By PAUL GORMAN – The Press
Teenager Andrew Wilkinson captured an apparently fiery object in the Canterbury sky on his digital camera last night.
Wilkinson, 17, photographed the object, at left, from his Halswell home at 7.27pm.
He said it was too slow to be a meteor or a plane, and wondered if it might be satellite debris in the western sky.
A handful of other observant Cantabrians also spotted the orange ribbon standing out brightly in the dusk.
“I got the camera and took a photo. It was moving extremely slowly, so I thought it might have been a plane for a minute. The front looked like a fireball.
“I didn’t hear any noise. It looks like it might have been extremely high up, given the speed it was moving,” he said.

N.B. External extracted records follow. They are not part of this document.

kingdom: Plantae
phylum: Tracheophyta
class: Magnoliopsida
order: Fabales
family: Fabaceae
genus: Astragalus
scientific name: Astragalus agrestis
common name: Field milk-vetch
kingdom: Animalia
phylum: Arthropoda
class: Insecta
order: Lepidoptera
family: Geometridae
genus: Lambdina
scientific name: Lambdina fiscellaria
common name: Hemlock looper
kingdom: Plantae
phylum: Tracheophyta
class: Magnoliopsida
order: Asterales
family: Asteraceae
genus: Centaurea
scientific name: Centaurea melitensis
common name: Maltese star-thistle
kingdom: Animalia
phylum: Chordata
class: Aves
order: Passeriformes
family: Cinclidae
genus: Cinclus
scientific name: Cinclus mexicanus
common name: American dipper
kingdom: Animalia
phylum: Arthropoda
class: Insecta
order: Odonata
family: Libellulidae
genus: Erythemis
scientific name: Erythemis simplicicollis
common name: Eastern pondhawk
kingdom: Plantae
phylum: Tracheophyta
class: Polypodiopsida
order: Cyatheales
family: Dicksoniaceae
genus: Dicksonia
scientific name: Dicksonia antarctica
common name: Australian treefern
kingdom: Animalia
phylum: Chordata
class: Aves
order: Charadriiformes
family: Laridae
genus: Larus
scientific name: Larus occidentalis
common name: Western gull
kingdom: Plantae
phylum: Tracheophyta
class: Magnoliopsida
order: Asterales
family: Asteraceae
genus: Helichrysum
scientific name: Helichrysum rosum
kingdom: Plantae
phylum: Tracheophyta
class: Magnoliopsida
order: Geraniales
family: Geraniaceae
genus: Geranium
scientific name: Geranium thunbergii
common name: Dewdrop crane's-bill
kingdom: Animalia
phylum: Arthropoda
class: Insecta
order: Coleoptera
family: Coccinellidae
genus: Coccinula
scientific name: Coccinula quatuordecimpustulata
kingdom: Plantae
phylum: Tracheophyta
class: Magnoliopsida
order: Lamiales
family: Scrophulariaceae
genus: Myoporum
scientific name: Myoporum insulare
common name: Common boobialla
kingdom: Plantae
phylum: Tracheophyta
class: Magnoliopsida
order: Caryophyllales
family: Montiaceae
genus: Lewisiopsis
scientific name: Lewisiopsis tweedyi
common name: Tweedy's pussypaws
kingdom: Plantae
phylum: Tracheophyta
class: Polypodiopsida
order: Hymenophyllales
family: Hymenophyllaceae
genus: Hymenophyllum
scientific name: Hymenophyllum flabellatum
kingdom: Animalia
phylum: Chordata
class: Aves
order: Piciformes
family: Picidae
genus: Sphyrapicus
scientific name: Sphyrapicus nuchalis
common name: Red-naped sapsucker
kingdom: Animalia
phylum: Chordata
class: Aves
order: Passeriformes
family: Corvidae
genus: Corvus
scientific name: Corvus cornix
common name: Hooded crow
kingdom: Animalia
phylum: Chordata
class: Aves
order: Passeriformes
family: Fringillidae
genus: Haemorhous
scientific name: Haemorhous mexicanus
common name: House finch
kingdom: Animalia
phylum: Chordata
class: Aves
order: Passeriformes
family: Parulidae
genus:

Police southern communications shift supervisor Trevor Cross said he received one phone call about the phenomenon. A policeman at Oxford also saw it and thought it might be a vapour trail.
The superintendent of the University of Canterbury’s Mount John Observatory at Tekapo, Alan Gilmore , said his “immediate reaction” was it was a plane.
“The slowness would be due to the plane’s movement. I assume from the contrail’s angle that it is a plane heading for Australia,” Gilmore said. “The trail doesn’t look at all like a meteor or space-debris trail.”